On Wed, Nov 29, 2017 at 1:57 AM, Dmitry Vyukov <dvyukov@xxxxxxxxxx> wrote:
> On Tue, Nov 28, 2017 at 6:56 PM, Dmitry Vyukov <dvyukov@xxxxxxxxxx> wrote:
>> On Tue, Nov 28, 2017 at 12:30 PM, Zhouyi Zhou <zhouzhouyi@xxxxxxxxx> wrote:
>>> Hi,
>>> By using perf top, qlist_move_cache occupies 100% cpu did really
>>> happen in my environment yesterday, or I
>>> won't notice the kasan code.
>>> Currently I have difficulty to let it reappear because the frontend
>>> guy modified some user mode code.
>>> I can repeat again and again now is
>>> kgdb_breakpoint () at kernel/debug/debug_core.c:1073
>>> 1073 wmb(); /* Sync point after breakpoint */
>>> (gdb) p quarantine_batch_size
>>> $1 = 3601946
>>> And by instrument code, maximum
>>> global_quarantine[quarantine_tail].bytes reached is 6618208.
>>
>> On second thought, size does not matter too much because there can be
>> large objects. Quarantine always quantize by objects, we can't part of
>> an object into one batch, and another part of the object into another
>> object. But it's not a problem, because overhead per objects is O(1).

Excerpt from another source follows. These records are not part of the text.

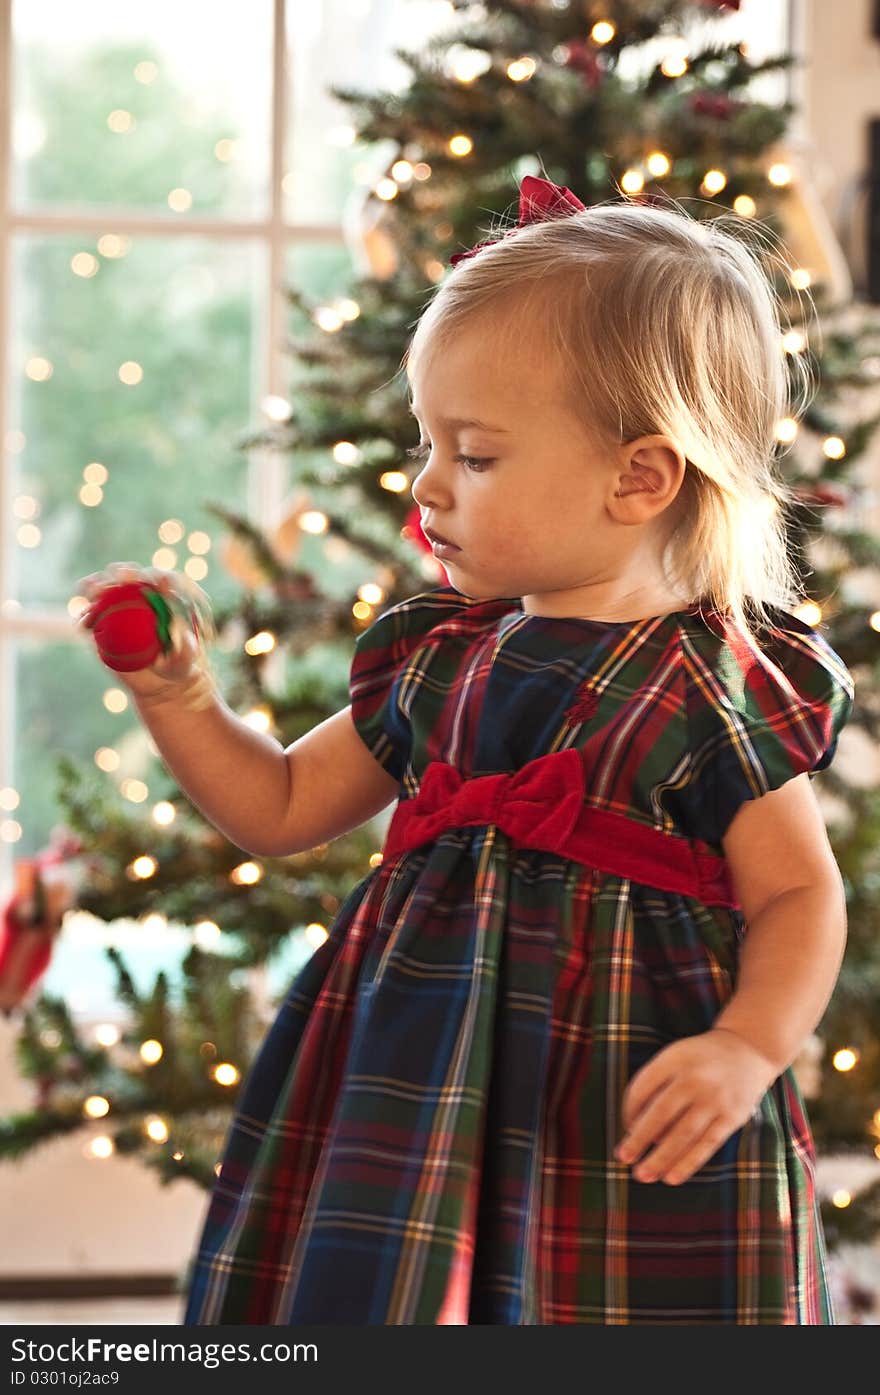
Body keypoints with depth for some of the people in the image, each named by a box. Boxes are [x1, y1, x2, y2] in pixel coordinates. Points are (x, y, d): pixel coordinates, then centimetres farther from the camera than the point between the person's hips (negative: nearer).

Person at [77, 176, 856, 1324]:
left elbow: (800, 897, -4)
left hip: (619, 1131, -5)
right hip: (418, 1091, 5)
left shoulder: (720, 683, -8)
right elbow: (281, 807, 19)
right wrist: (171, 692, 7)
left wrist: (748, 1046, -20)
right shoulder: (432, 659, 9)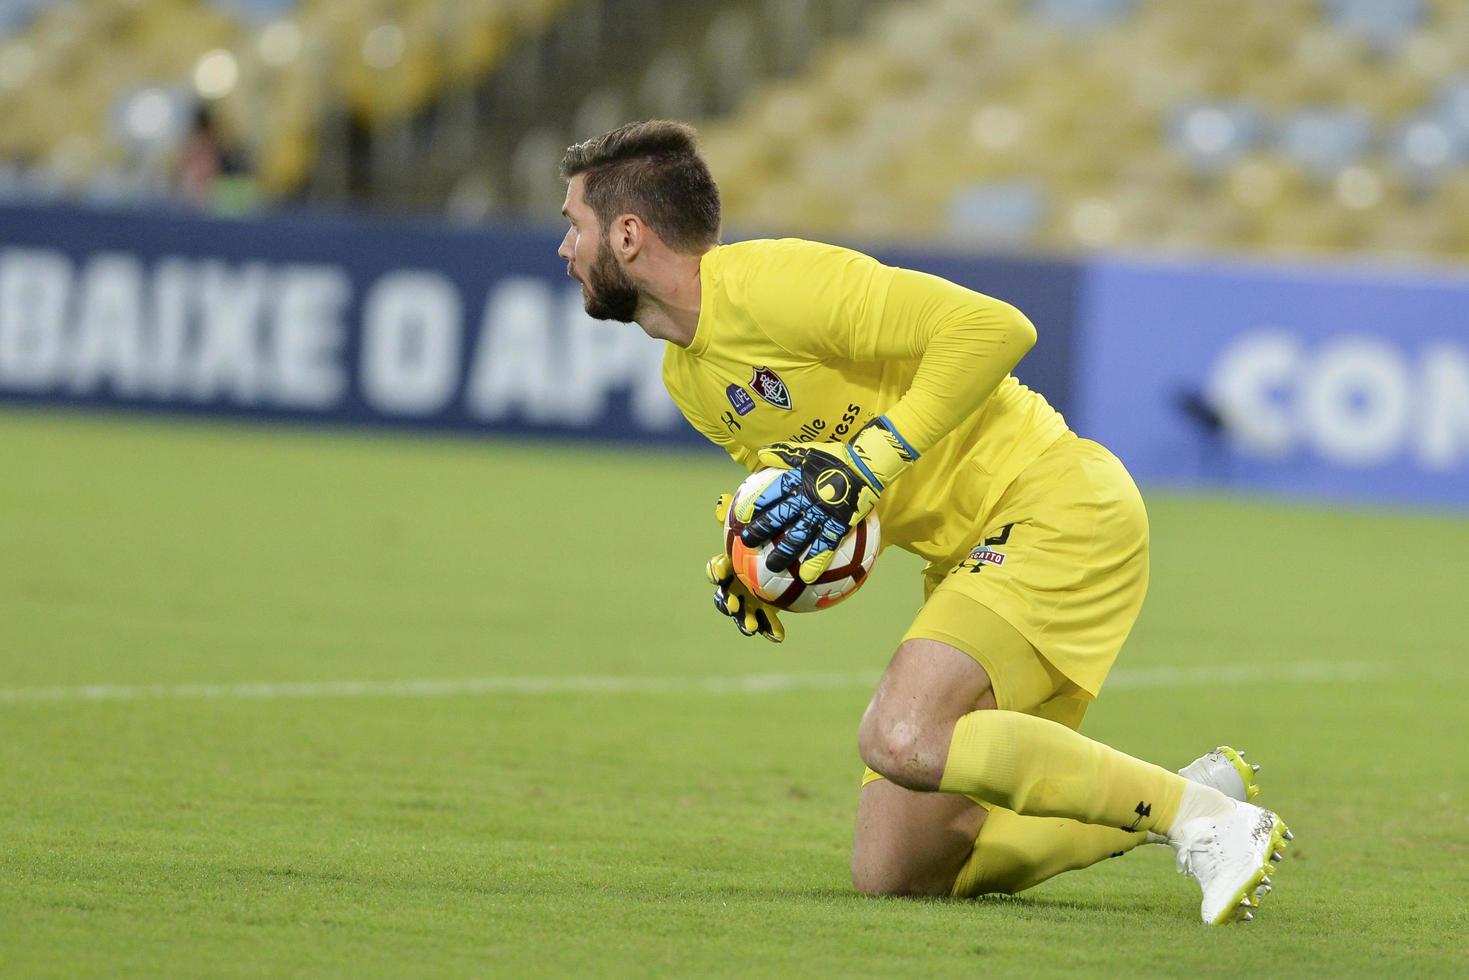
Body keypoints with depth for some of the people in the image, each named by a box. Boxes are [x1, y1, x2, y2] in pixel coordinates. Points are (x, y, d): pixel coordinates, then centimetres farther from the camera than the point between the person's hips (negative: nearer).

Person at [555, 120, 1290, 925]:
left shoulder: (775, 283, -17)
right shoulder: (686, 376, 11)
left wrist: (865, 463, -23)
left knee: (902, 738, -31)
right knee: (890, 872, 2)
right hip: (972, 554, 10)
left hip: (1059, 508, -10)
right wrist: (752, 568, 2)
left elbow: (993, 327, -23)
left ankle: (1200, 816, -21)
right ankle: (1181, 802, 11)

>> We can push a single 4MB object and overflow target size by 4MB and
>> that will be fine.
>> Either way, 6MB is not terribly much too. Should take milliseconds to process.
>>
>>
>>
>>
>>> I do think drain quarantine right in quarantine_put is a better
>>> place to drain because cache_free is fine in
>>> that context. I am willing do it if you think it is convenient :-)
>
>
> Andrey, do you know of any problems with draining quarantine in push?
> Do you have any objections?
>
> But it's still not completely clear to me what problem we are solving.